NFPA 30, "Flammable and Combustible Liquids Code" ($77.50)
NFPA 30A, "Motor Fuel Dispensing Facilities and Repair Garages" ($52.00)
NFPA 32, "Drycleaning Plants" ($52.00)
NFPA 33, "Spray Application Using Flammable or Combustible Materials" ($58.00)
NFPA 34, "Dipping, Coating, and Printing Processes Using Flammable or Combustible Liquids" ($52.00)
NFPA 35, "Manufacture of Organic Coatings" ($52.00)
NFPA 36, "Solvent Extraction Plants" ($52.00)
NFPA 40, "Storage and Handling of Cellulose Nitrate Film" ($52.00)
NFPA 51, "Design and Installation of Oxygen-Fuel Gas Systems for Welding, Cutting, and Allied Processes" ($52.00)
NFPA 51A, "Acetylene Cylinder Charging Plants" ($45.00)
NFPA 55, "Compressed Gases and Cryogenic Fluids Code" ($67.50)
NFPA 61, "Prevention of Fires and Dust Explosions in Agricultural and Food Processing Facilities"
NFPA 68, "Explosion Protection by Deflagration Venting"
NFPA 69, "Explosion Prevention Systems"
NFPA 85, "Boiler and Combustion Systems Hazards Code"

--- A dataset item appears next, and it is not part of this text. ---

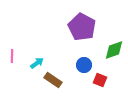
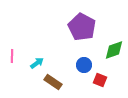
brown rectangle: moved 2 px down
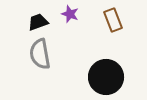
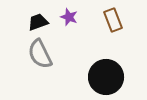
purple star: moved 1 px left, 3 px down
gray semicircle: rotated 16 degrees counterclockwise
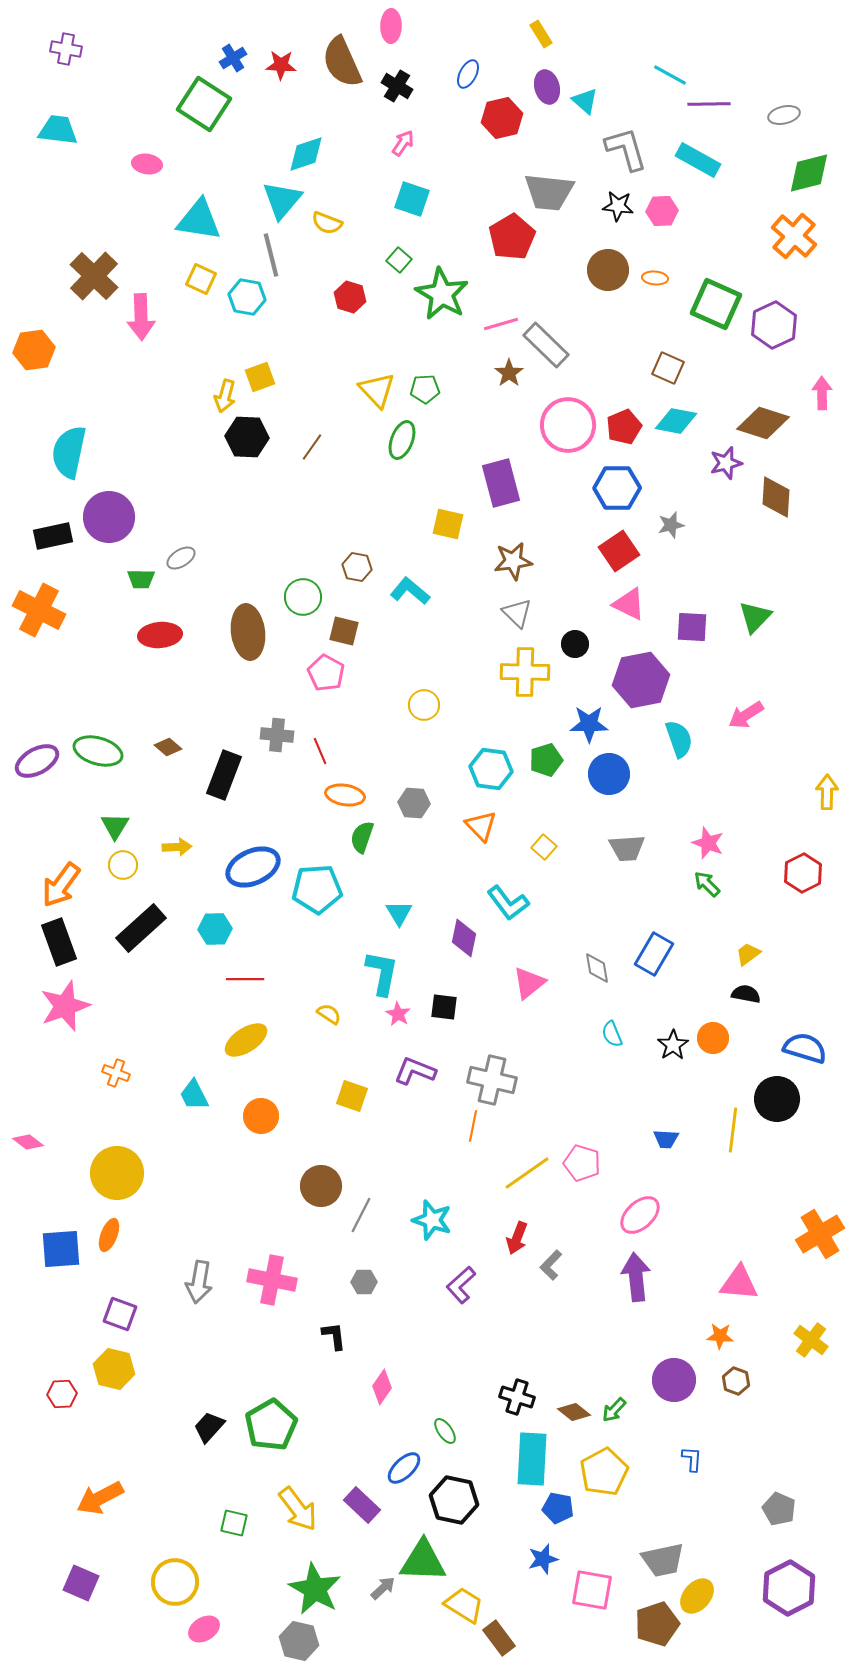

NFPA 86, "Ovens and Furnaces"
NFPA 88A, "Parking Structures"
NFPA 91, "Exhaust Systems for Air Conveying of Vapors, Gases, Mists, and Noncombustible Particulate Solids"
NFPA 96, "Ventilation Control and Fire Protection of Commercial Cooking Operations"
NFPA 204, "Smoke and Heat Venting"
NFPA 303, "Marinas and Boatyards"
NFPA 307, "Construction and Fire Protection of Marine Terminals, Piers, and Wharves"
NFPA 409, "Aircraft Hangars"
NFPA 415, "Airport Terminal Buildings, Fueling Ramp Drainage, and Loading Walkways"
NFPA 484, "Combustible Metals"
NFPA 654, "Prevention of Fire and Dust Explosions from the Manufacturing, Processing, and Handling of Combustible Particulate Solids"
NFPA 655, "Prevention of Sulfur Fires and Explosions"
NFPA 664, "Prevention of Fires and Explosions in Wood Processing and Woodworking Facilities"
NFPA "Fire Protection Guide to Hazardous Materials"

A-6.9.3.1.(2)(c) Carbon Monoxide Alarms.

Battery-powered carbon monoxide alarms are acceptable provided that they are mechanically fastened in place.